● **WHAT YOU SHOULD DO**
Retype the lines of all the items below without any change, and leave the pictures out of your answer.

Records from a dataset
_ _ _
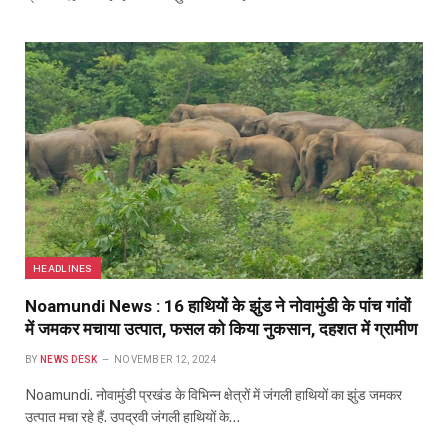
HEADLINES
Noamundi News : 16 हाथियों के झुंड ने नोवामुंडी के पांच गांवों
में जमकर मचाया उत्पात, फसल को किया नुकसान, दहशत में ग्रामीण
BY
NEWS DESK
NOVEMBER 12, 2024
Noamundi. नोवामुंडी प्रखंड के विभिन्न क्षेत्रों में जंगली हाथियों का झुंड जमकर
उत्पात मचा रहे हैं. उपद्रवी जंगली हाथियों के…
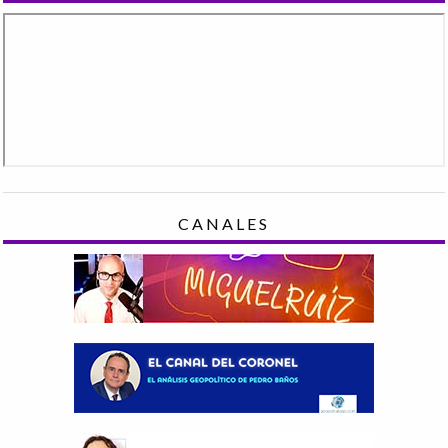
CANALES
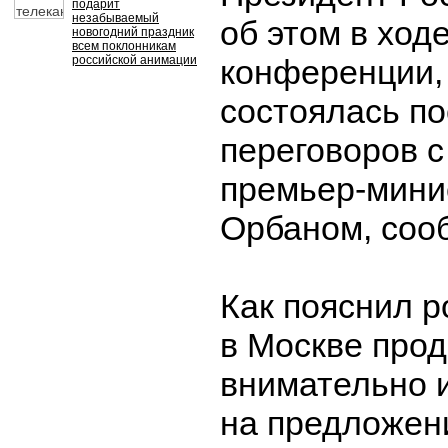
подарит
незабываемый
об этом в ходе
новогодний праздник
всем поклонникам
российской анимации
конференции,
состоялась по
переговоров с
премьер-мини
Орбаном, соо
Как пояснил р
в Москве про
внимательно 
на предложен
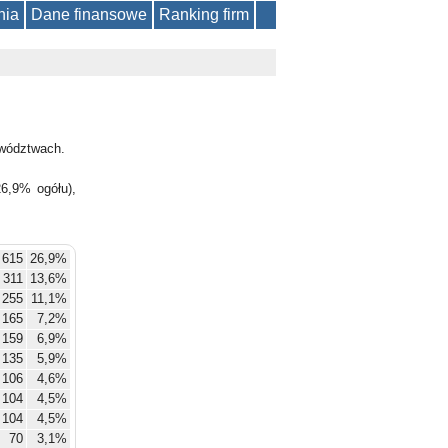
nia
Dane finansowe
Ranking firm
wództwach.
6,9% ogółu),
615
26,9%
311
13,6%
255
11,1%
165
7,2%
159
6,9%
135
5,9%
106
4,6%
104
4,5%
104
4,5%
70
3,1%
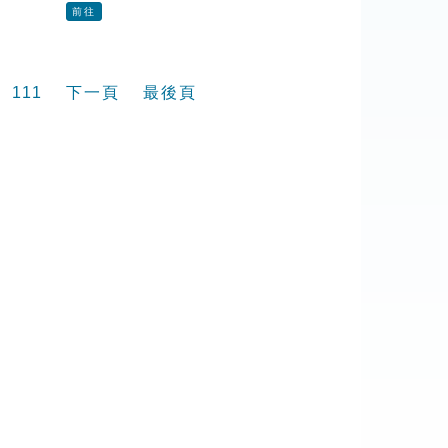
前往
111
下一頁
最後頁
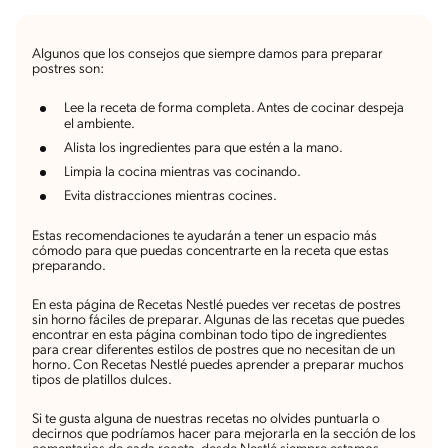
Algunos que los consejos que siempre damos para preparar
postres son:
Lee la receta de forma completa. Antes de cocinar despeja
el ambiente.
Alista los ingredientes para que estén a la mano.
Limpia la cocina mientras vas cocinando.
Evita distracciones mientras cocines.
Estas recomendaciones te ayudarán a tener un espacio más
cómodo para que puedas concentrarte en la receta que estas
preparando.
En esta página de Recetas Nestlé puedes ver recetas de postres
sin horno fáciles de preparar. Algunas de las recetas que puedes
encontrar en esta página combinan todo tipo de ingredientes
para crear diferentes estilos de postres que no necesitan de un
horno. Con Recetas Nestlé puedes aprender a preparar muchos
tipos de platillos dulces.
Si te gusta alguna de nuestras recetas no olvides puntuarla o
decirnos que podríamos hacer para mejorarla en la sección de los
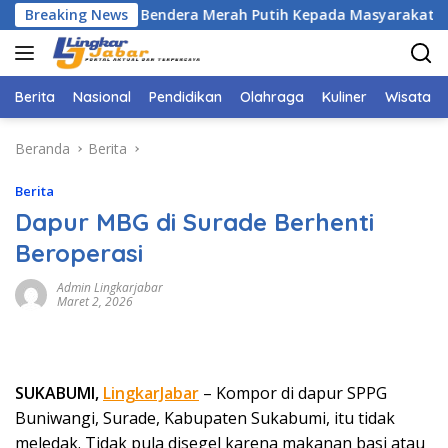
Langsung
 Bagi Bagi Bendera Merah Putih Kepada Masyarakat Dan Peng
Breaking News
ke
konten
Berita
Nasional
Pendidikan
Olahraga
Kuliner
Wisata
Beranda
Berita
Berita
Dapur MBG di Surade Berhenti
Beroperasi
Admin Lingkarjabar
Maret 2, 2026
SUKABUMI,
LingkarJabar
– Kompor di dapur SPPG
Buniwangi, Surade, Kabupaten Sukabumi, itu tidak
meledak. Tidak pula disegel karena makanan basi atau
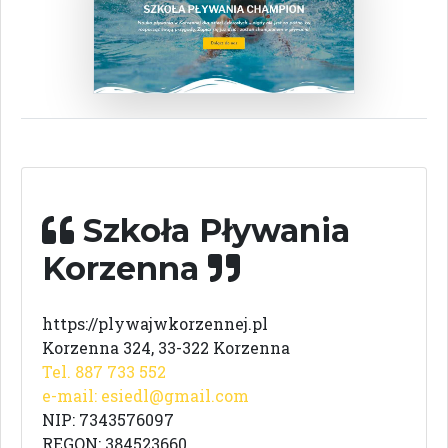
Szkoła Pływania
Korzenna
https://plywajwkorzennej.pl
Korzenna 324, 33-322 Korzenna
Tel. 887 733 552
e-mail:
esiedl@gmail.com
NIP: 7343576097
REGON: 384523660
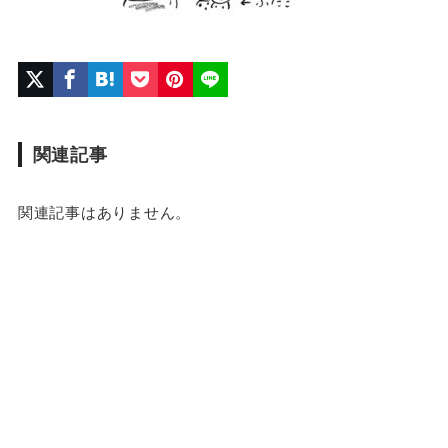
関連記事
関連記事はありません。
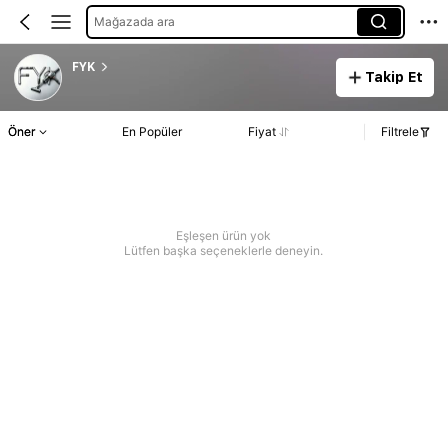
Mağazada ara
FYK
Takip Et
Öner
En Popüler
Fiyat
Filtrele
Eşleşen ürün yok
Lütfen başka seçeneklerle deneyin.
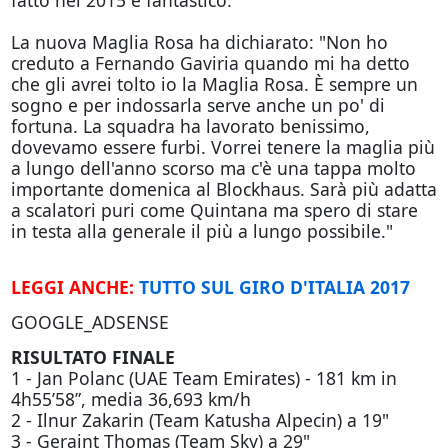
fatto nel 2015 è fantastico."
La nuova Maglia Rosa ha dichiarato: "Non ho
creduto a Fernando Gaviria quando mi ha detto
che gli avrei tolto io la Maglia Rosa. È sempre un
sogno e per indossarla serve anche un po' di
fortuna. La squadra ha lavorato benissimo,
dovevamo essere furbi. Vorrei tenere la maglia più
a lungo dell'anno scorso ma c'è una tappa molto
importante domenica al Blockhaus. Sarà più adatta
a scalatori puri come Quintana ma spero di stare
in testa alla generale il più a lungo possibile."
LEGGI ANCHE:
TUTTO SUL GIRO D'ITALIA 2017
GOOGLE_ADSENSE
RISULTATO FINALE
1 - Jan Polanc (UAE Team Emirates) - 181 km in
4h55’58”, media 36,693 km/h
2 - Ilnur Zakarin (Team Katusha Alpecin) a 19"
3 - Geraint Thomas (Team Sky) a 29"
_ _ _
● **PROBLEM SOLUTION**
HEADLINES
Noamundi News : 16 हाथियों के झुंड ने नोवामुंडी के पांच गांवों
में जमकर मचाया उत्पात, फसल को किया नुकसान, दहशत में ग्रामीण
BY
NEWS DESK
NOVEMBER 12, 2024
Noamundi. नोवामुंडी प्रखंड के विभिन्न क्षेत्रों में जंगली हाथियों का झुंड जमकर
उत्पात मचा रहे हैं. उपद्रवी जंगली हाथियों के…
CANALES
подарит
незабываемый
об этом в ходе
новогодний праздник
всем поклонникам
российской анимации
конференции,
состоялась по
переговоров с
премьер-мини
Орбаном, соо
Как пояснил р
в Москве про
внимательно 
на предложен
nia
Dane finansowe
Ranking firm
wództwach.
6,9% ogółu),
615
26,9%
311
13,6%
255
11,1%
165
7,2%
159
6,9%
135
5,9%
106
4,6%
104
4,5%
104
4,5%
70
3,1%
前往
111
下一頁
最後頁
Algunos que los consejos que siempre damos para preparar
postres son:
Lee la receta de forma completa. Antes de cocinar despeja
el ambiente.
Alista los ingredientes para que estén a la mano.
Limpia la cocina mientras vas cocinando.
Evita distracciones mientras cocines.
Estas recomendaciones te ayudarán a tener un espacio más
cómodo para que puedas concentrarte en la receta que estas
preparando.
En esta página de Recetas Nestlé puedes ver recetas de postres
sin horno fáciles de preparar. Algunas de las recetas que puedes
encontrar en esta página combinan todo tipo de ingredientes
para crear diferentes estilos de postres que no necesitan de un
horno. Con Recetas Nestlé puedes aprender a preparar muchos
tipos de platillos dulces.
Si te gusta alguna de nuestras recetas no olvides puntuarla o
decirnos que podríamos hacer para mejorarla en la sección de los
Langsung
 Bagi Bagi Bendera Merah Putih Kepada Masyarakat Dan Peng
Breaking News
ke
konten
Berita
Nasional
Pendidikan
Olahraga
Kuliner
Wisata
Beranda
Berita
Berita
Dapur MBG di Surade Berhenti
Beroperasi
Admin Lingkarjabar
Maret 2, 2026
SUKABUMI,
LingkarJabar
– Kompor di dapur SPPG
Buniwangi, Surade, Kabupaten Sukabumi, itu tidak
meledak. Tidak pula disegel karena makanan basi atau
Szkoła Pływania
Korzenna
https://plywajwkorzennej.pl
Korzenna 324, 33-322 Korzenna
Tel. 887 733 552
e-mail:
esiedl@gmail.com
NIP: 7343576097
REGON: 384523660
関連記事
関連記事はありません。
Mağazada ara
FYK
Takip Et
Öner
En Popüler
Fiyat
Filtrele
Eşleşen ürün yok
Lütfen başka seçeneklerle deneyin.
fatto nel 2015 è fantastico."
La nuova Maglia Rosa ha dichiarato: "Non ho
creduto a Fernando Gaviria quando mi ha detto
che gli avrei tolto io la Maglia Rosa. È sempre un
sogno e per indossarla serve anche un po' di
fortuna. La squadra ha lavorato benissimo,
dovevamo essere furbi. Vorrei tenere la maglia più
a lungo dell'anno scorso ma c'è una tappa molto
importante domenica al Blockhaus. Sarà più adatta
a scalatori puri come Quintana ma spero di stare
in testa alla generale il più a lungo possibile."
LEGGI ANCHE:
TUTTO SUL GIRO D'ITALIA 2017
GOOGLE_ADSENSE
RISULTATO FINALE
1 - Jan Polanc (UAE Team Emirates) - 181 km in
4h55’58”, media 36,693 km/h
2 - Ilnur Zakarin (Team Katusha Alpecin) a 19"
3 - Geraint Thomas (Team Sky) a 29"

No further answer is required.